Dad didn’t wear mink coats or diamond rings, and he was very satisfied with the houses we lived in on Olivet and Thornewood Avenue in the Glenville community.  When he visited Marcia in Atlanta at her 6,000 square foot house, his first comment was, “What do you need with a house that big?”  And you couldn’t melt and pour him into a Cadillac or any other luxury car.  Even if you gave him one, I suspect he would trade it in for a Chrysler New Yorker, because, throughout his life, that is the only car I remember him driving.

Our father was successful.  You can measure his achievements by the thousands of real estate people he mentored over the years throughout the United States.  You can measure his success by the number of friends and acquaintances here at his funeral, or who called, sent cards and expressed condolences in so many other ways. You can measure his success by the number of people he aided in real estate transactions, sometimes not charging a fee because he was more concerned that every party to the transaction be treated fairly rather than how much of a commission he would receive.  You can measure his success by his community work and his contributions both individually and through a host of organizations to make our city and neighborhoods better.  And you can measure his success through our family, and not just our immediate family, but the family sitting in this audience five rows deep.  Sociologists would call us an extended family, but we never needed to reach too far to touch each other.

A few years ago, I had thirty plus relatives over for Christmas, and I watched my father’s chest swell with pride as each of the children, and the adults, cited their accomplishments.  No one in the family was calling from Mansfield Penitentiary, and no one was in a drug rehab program.  Everyone was doing well.  All were productive citizens or good students.

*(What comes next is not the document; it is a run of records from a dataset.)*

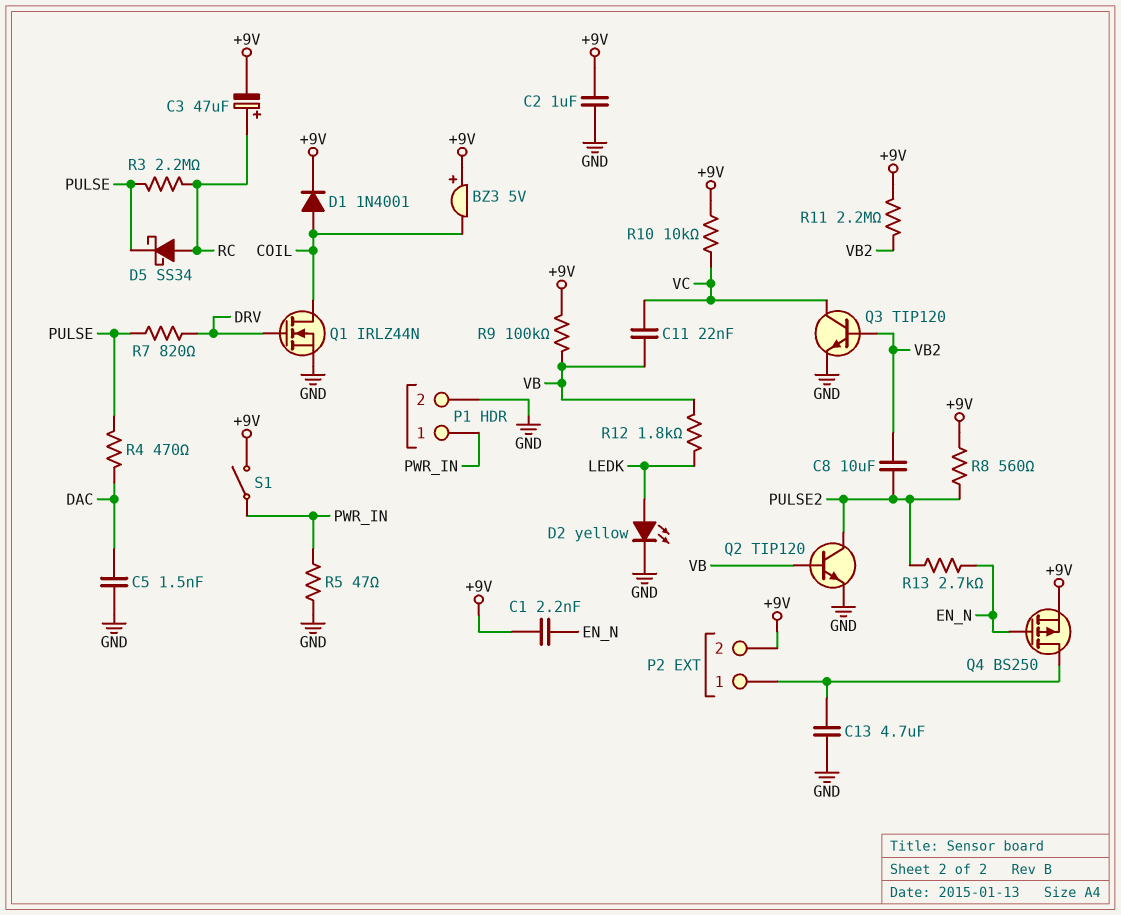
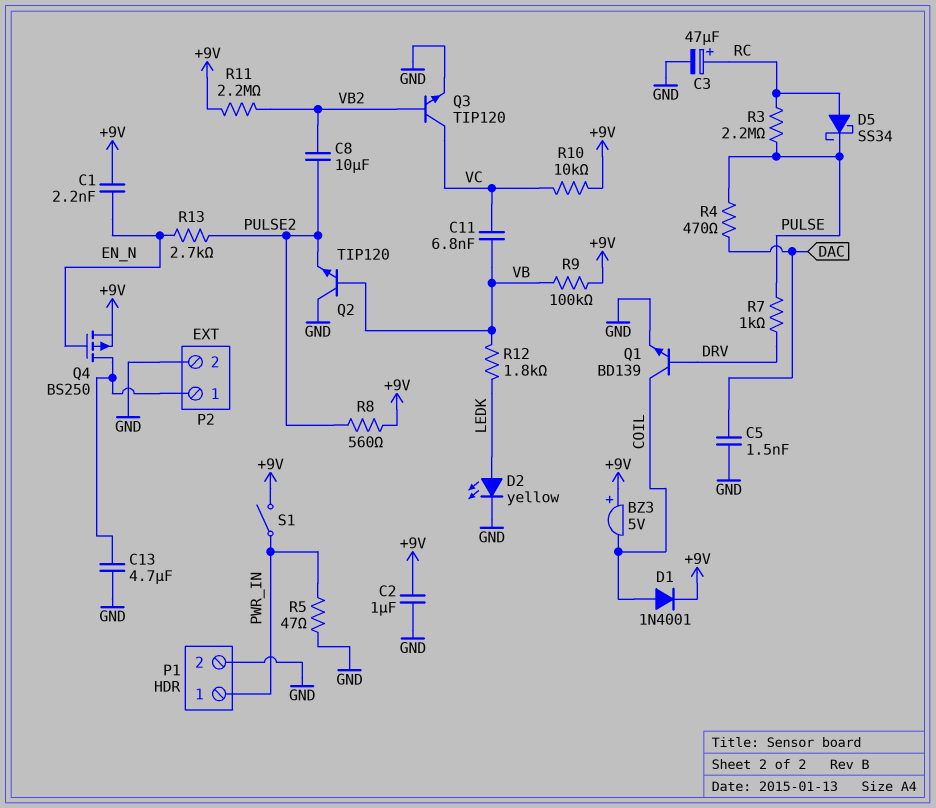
C3: 47uF (plus RC, minus +9V) -> 47uF (plus RC, minus GND)
C11: 22nF (VB, VC) -> 6.8nF (VB, VC)
P2 pin 2: +9V -> GND
Q1: NMOS IRLZ44N (G DRV, D COIL, S GND) -> NPN BD139 (B DRV, C COIL, E GND)
Q2: NPN TIP120 (B VB, C PULSE2, E GND) -> NPN TIP120 (B VB, C GND, E PULSE2)
R7: 820 (DRV, PULSE) -> 1k (DRV, PULSE)

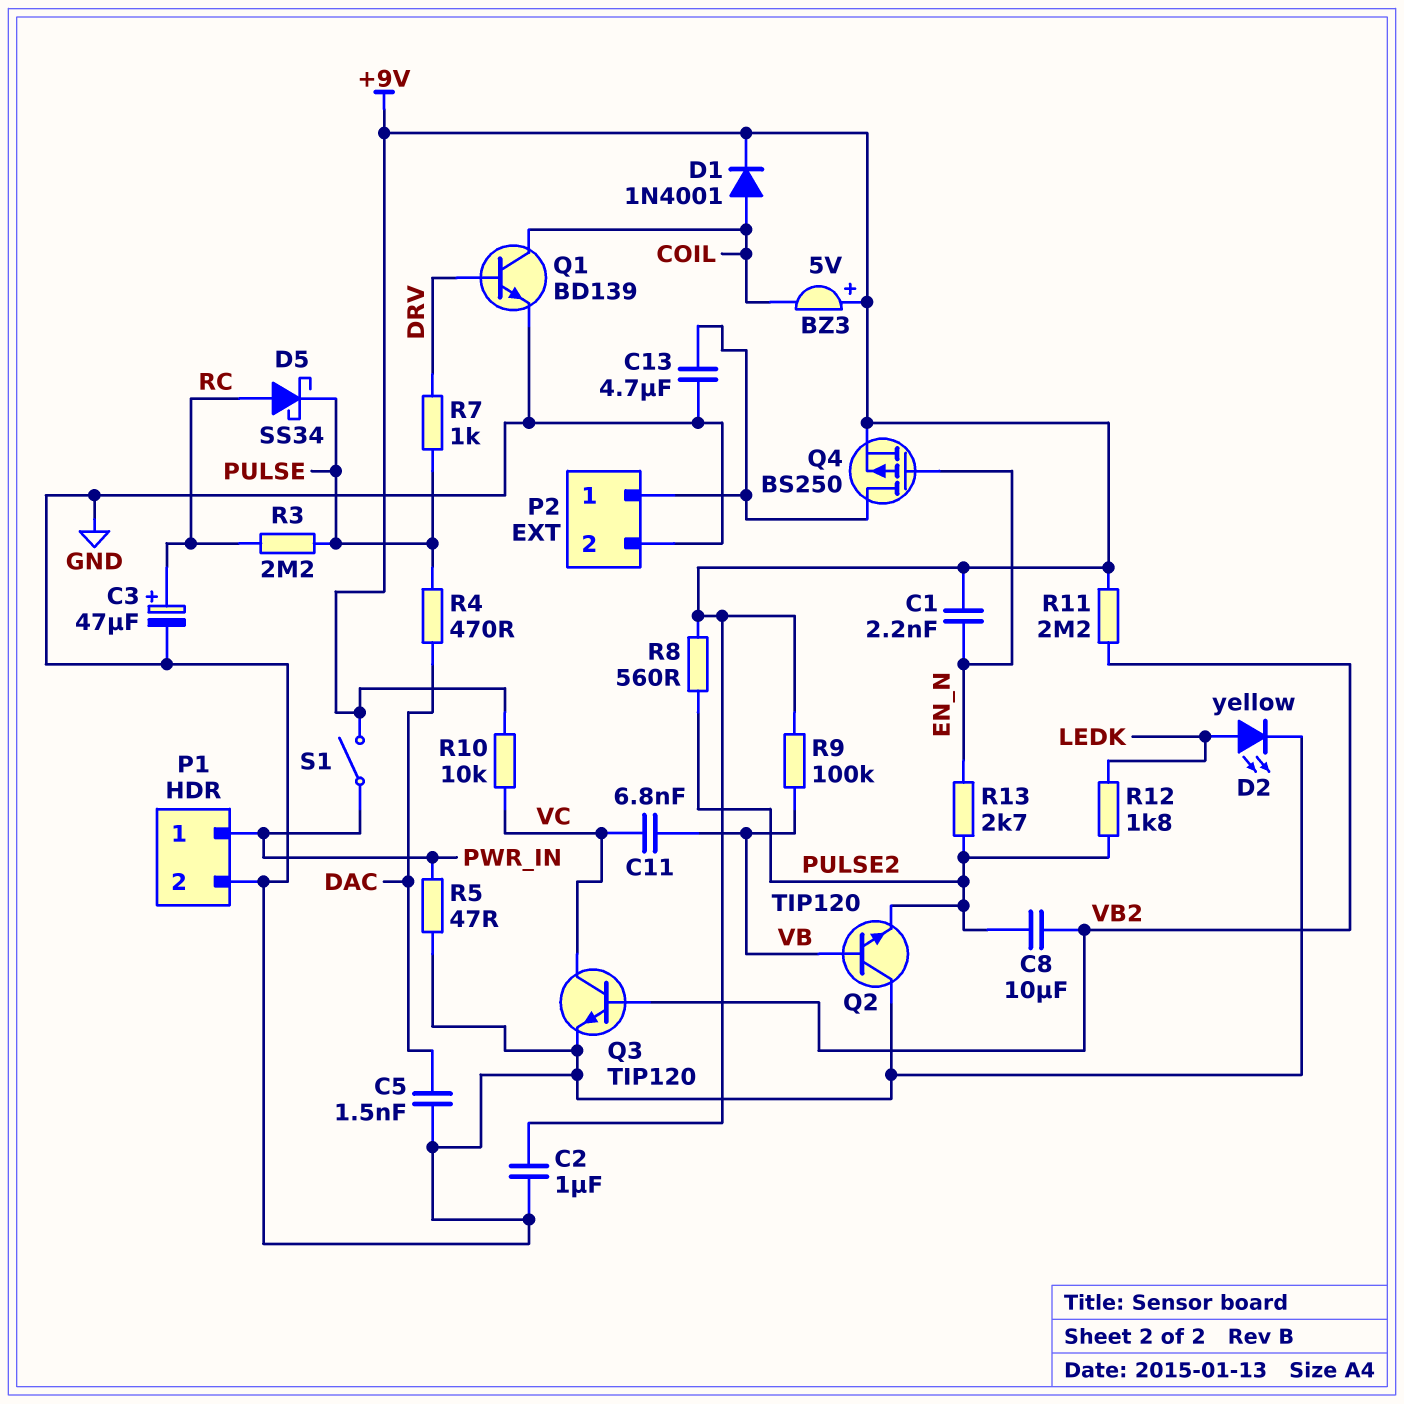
R12: 1.8k (LEDK, VB) -> 1.8k (LEDK, PULSE2)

He was proud even though he didn’t raise them.  But, he was responsible for their being here.  The family called my father Moses because he was the first of the children to move to Cleveland from Arkansas. The rest of his brothers and sisters followed, and we’ve been together ever since.

Dad lived life on his own terms, and he left on his own terms.  There have been times when we believed he was drawing his last breath, but every time he bounced back as if he was doing a rope-a-dope with death.  A few months ago, I had to pick him up and carry him to the car, because he was non-responsive. His pallor indicated he wasn’t well.  The doctor prepared us for the worse. His kidney had stopped functioning. We left the hospital that night with my sister looking for her black dress and my mother preparing to tell the rest of the family.

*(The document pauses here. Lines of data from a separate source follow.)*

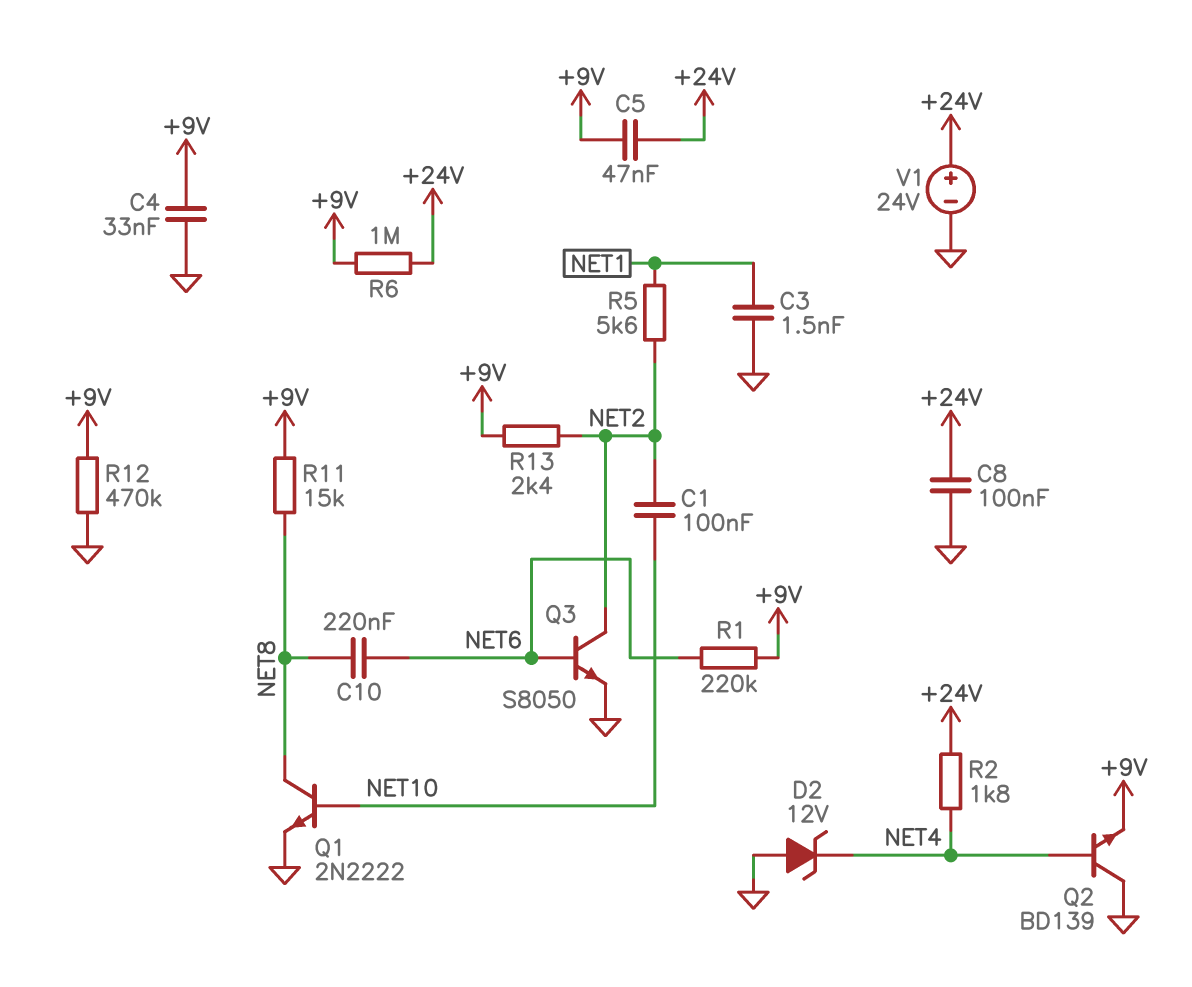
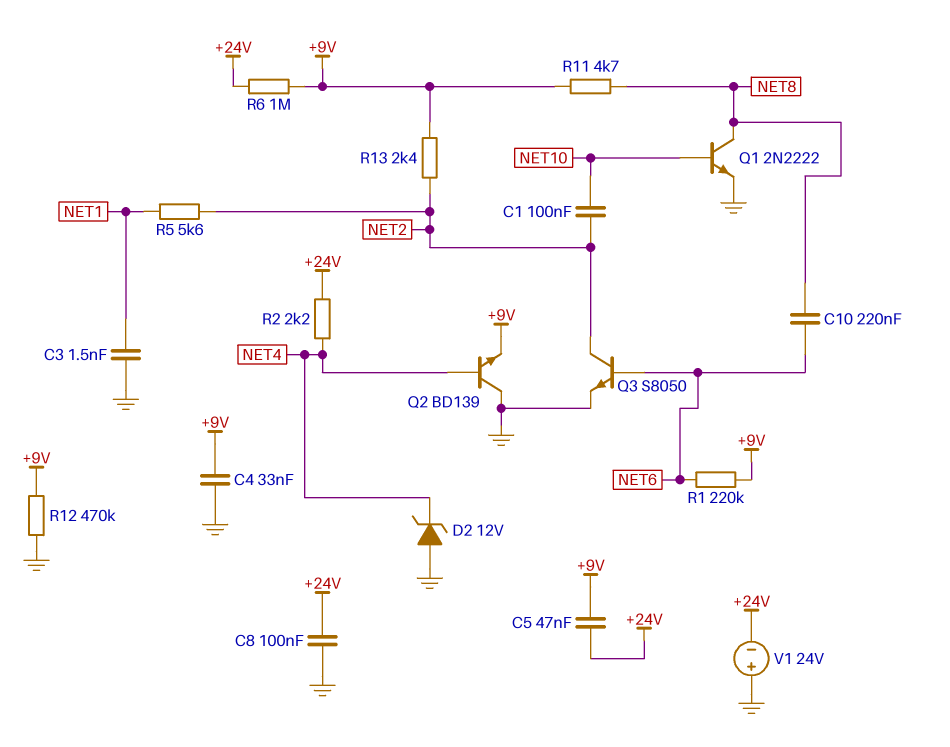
R2: 1.8k (+24V, NET4) -> 2.2k (+24V, NET4)
R11: 15k (+9V, NET8) -> 4.7k (+9V, NET8)
V1: 24V (plus +24V, minus GND) -> 24V (plus GND, minus +24V)

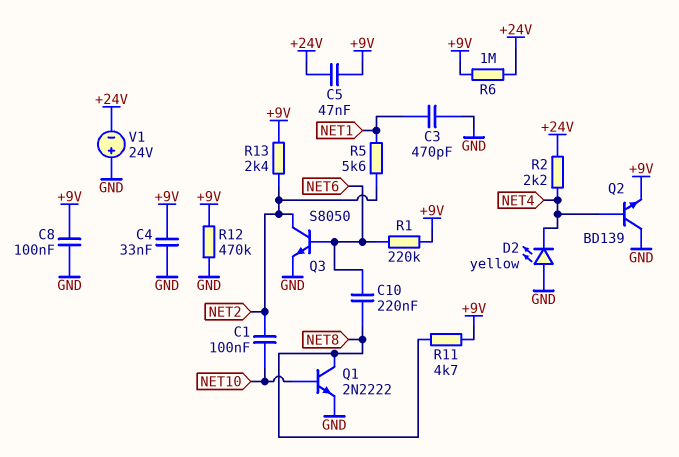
C3: 1.5nF (GND, NET1) -> 470pF (GND, NET1)
C8: 100nF (+24V, GND) -> 100nF (+9V, GND)
D2: zener 12V (A GND, K NET4) -> LED yellow (A GND, K NET4)

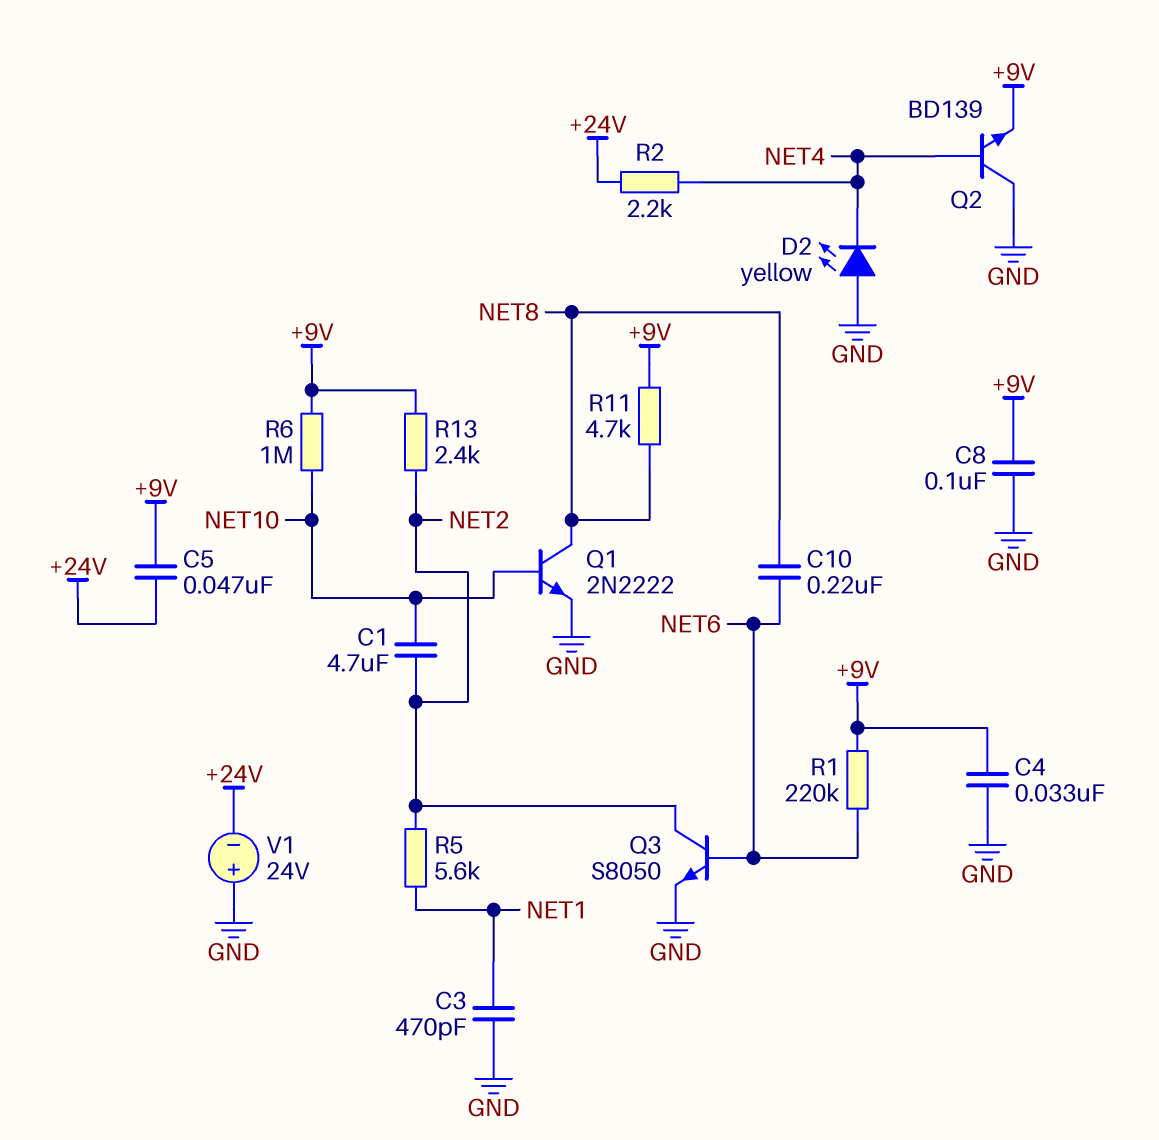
C1: 100nF (NET2, NET10) -> 4.7uF (NET2, NET10)
R6: 1M (+9V, +24V) -> 1M (+9V, NET10)
R12: 470k (+9V, GND) -> none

The next morning when we returned, he was sitting in a chair eating breakfast asking, “Where have you all been?  I’ve been trying to call you.”  We shook our heads.  Last Wednesday, my mother and I sat in his bedroom as our father labored to breathe.  I called Marcia. “This is it.  He’s passing.”  A few hours later, I had to call her back.  Dad’s breathing was normal again.  All my sister said was, “My daddy.”

As I look back at my father’s life and his accomplishments, I believe if our father could have one wish in life, if he might ask for the one thing that would make him happiest, it would be that the circle, that symbol of unity, the symbol of beginning and endlessness, the symbol of connectedness that has been passed from our ancestors throughout the ages and now rest with our family, not be broken.

And I believe Marcia would agree, that one of our fondest memories of our father who lived life his way and probably never regretted a minute he spent on earth, will be that as he drove through this world in his Chrysler New Yorker, as he drove through this life, our father never felt a need to blow his horn.